#### EXERCISE PROMPT
From the entries below, gather every line containing the string "along".
[DATA EXTRACTS — start]
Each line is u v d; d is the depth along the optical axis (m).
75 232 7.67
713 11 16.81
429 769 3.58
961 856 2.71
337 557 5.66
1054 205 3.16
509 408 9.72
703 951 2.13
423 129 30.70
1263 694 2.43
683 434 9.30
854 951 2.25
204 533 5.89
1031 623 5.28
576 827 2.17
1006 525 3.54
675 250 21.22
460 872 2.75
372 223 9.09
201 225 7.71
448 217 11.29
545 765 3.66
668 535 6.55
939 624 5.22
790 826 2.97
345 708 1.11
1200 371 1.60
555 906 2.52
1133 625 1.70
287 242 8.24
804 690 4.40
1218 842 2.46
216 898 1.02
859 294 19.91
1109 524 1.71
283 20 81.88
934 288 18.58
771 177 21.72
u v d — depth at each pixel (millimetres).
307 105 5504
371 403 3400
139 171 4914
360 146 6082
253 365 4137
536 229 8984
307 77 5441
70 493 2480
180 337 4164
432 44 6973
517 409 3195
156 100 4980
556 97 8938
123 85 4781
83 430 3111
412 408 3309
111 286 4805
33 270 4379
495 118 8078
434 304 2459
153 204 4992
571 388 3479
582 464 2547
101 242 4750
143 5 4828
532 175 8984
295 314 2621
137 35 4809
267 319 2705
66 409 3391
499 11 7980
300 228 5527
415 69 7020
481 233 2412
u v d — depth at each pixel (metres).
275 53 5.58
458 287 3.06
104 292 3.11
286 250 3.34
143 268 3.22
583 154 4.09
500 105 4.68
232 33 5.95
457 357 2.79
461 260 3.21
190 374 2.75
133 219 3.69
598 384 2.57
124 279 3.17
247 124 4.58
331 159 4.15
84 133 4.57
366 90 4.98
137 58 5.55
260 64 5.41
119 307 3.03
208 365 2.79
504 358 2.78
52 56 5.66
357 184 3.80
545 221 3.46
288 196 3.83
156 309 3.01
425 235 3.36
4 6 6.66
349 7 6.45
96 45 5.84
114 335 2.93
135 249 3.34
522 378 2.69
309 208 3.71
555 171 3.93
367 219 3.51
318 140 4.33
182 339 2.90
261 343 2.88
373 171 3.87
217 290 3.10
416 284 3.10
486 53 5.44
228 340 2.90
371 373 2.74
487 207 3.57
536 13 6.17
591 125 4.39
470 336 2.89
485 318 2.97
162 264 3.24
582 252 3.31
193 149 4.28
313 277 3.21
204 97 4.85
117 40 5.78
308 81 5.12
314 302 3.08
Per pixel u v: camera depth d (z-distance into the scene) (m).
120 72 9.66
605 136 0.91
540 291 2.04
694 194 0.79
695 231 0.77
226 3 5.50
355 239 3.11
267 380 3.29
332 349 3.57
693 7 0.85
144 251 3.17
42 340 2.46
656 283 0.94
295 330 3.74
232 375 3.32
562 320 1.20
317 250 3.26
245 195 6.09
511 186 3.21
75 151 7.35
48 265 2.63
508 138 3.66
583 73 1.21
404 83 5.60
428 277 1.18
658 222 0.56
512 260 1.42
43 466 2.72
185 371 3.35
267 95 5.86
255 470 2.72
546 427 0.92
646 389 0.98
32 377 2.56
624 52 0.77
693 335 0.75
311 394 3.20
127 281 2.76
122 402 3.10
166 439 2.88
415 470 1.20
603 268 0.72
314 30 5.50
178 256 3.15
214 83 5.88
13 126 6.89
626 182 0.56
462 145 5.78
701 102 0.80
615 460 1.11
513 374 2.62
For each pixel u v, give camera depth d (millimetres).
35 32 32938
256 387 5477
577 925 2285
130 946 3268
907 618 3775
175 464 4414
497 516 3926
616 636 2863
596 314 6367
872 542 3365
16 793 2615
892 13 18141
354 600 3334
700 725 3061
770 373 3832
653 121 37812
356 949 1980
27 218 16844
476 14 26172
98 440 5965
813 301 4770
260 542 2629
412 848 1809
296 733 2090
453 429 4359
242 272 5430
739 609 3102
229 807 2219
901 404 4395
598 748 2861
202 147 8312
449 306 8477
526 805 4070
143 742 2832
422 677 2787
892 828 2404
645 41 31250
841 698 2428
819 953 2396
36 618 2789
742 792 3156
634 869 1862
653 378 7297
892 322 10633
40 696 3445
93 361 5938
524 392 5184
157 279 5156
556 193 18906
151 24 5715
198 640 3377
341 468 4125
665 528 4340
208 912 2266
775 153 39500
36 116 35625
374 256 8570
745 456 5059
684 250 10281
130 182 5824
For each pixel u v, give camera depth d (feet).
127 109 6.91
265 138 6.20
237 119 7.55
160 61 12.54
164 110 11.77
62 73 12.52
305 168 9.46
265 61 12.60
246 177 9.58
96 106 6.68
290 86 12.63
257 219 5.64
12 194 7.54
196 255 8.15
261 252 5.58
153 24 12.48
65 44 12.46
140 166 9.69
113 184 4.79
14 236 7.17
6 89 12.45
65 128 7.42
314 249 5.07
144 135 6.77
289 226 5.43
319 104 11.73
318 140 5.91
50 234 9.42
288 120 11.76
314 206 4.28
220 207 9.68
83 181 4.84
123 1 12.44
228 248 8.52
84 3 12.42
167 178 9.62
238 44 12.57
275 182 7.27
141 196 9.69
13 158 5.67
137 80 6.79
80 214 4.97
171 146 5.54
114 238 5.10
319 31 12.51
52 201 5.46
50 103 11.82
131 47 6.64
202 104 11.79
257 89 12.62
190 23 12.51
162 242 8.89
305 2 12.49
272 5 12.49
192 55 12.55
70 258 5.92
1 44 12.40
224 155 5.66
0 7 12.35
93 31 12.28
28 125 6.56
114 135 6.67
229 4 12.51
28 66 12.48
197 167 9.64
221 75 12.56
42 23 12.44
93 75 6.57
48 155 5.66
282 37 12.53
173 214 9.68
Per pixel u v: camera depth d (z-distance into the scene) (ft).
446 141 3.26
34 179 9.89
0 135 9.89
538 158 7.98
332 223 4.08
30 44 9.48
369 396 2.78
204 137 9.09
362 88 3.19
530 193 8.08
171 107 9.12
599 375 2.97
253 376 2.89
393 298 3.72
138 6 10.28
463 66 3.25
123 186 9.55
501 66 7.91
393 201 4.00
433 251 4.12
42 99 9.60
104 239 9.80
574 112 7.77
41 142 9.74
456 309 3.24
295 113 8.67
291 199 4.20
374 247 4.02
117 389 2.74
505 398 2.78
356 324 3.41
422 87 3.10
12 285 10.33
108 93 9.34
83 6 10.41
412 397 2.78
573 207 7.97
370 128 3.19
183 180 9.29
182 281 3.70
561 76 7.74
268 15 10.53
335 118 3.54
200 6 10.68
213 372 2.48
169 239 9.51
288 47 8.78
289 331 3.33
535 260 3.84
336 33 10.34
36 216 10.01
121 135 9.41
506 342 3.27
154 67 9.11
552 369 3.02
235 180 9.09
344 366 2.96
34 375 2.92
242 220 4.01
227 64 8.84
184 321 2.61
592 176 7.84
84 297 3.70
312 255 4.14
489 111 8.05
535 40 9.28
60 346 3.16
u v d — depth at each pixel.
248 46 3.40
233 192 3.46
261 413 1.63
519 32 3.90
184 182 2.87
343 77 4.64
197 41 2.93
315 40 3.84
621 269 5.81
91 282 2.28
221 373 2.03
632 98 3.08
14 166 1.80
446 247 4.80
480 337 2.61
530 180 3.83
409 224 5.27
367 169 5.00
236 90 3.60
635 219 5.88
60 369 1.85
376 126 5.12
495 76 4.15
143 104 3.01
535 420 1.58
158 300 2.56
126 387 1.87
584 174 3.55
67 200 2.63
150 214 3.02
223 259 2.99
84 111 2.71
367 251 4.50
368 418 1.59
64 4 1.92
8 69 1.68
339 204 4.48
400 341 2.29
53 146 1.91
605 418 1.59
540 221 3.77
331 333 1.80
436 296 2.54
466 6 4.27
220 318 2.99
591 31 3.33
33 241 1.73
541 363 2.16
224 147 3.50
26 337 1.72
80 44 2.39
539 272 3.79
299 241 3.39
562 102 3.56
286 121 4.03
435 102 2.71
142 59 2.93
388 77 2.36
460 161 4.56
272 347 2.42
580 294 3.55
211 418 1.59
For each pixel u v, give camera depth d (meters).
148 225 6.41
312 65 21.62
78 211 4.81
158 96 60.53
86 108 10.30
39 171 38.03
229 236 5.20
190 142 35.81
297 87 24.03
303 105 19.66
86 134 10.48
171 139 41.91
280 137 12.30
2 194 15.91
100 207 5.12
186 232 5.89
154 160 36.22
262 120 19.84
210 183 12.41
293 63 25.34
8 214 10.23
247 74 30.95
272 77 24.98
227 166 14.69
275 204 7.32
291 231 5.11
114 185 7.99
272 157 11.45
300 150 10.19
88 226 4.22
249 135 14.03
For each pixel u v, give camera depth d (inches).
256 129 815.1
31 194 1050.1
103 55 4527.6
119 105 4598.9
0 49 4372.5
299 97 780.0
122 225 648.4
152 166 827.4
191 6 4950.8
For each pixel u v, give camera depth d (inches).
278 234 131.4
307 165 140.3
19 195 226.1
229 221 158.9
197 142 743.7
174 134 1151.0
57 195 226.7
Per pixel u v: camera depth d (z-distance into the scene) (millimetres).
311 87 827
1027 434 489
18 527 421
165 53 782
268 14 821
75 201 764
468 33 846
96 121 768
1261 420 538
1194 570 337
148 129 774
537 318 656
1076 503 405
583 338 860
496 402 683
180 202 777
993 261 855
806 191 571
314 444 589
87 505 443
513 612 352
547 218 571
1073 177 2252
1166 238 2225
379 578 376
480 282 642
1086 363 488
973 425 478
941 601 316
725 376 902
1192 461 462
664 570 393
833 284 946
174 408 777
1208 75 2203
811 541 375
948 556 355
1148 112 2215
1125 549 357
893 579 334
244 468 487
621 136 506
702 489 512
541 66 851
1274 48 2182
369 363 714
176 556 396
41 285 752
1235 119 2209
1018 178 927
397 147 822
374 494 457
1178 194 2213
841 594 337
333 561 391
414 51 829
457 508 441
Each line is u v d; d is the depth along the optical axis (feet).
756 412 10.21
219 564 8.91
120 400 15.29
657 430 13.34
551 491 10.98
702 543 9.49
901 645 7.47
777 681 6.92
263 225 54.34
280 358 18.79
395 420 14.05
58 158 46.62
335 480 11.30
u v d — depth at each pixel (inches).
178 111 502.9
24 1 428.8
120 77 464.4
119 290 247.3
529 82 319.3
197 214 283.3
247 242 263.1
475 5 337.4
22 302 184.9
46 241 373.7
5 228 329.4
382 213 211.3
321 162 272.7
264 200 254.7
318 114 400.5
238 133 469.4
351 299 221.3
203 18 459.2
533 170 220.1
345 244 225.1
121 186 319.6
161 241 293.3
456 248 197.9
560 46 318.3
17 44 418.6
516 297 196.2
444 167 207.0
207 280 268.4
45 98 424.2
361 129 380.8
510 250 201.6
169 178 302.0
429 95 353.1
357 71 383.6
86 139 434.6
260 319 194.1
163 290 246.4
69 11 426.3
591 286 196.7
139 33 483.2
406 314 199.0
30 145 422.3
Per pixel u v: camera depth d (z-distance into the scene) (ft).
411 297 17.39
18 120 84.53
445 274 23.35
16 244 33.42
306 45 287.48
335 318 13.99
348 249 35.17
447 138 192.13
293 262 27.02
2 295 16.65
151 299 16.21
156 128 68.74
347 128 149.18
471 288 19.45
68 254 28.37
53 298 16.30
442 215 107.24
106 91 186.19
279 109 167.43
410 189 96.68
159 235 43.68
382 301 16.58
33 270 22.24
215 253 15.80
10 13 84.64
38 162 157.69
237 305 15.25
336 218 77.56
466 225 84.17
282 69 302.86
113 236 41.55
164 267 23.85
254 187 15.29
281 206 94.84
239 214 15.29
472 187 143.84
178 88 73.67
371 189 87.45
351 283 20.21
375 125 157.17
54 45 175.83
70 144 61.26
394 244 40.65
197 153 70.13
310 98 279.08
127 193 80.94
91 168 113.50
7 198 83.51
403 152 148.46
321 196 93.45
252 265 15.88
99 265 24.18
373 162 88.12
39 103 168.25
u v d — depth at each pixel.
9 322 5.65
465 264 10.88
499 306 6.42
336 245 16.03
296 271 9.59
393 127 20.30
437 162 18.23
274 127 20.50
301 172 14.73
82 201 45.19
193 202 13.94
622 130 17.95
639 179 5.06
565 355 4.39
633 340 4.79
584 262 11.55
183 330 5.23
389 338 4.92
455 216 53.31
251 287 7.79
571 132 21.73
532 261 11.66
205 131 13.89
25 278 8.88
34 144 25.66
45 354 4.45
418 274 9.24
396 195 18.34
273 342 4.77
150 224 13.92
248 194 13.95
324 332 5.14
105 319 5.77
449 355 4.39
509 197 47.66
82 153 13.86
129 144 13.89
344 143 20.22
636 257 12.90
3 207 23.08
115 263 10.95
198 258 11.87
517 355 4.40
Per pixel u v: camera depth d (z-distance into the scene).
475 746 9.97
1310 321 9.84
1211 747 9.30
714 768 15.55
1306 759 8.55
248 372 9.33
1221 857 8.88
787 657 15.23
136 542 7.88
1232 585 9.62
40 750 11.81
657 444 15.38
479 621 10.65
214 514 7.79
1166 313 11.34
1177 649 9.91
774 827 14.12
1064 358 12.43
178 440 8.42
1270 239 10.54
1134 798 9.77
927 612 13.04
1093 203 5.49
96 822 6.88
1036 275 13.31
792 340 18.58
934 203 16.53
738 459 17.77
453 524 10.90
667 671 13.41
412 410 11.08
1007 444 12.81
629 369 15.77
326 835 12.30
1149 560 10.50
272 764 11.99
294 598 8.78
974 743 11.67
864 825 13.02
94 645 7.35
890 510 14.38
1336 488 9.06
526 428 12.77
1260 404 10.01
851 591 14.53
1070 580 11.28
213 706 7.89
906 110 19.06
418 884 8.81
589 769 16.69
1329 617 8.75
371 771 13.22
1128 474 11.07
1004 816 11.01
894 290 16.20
[DATA EXTRACTS — finish]
#### ANSWER
Each line is u v d; d is the depth along the optical axis (m).
Each line is u v d; d is the depth along the optical axis (feet).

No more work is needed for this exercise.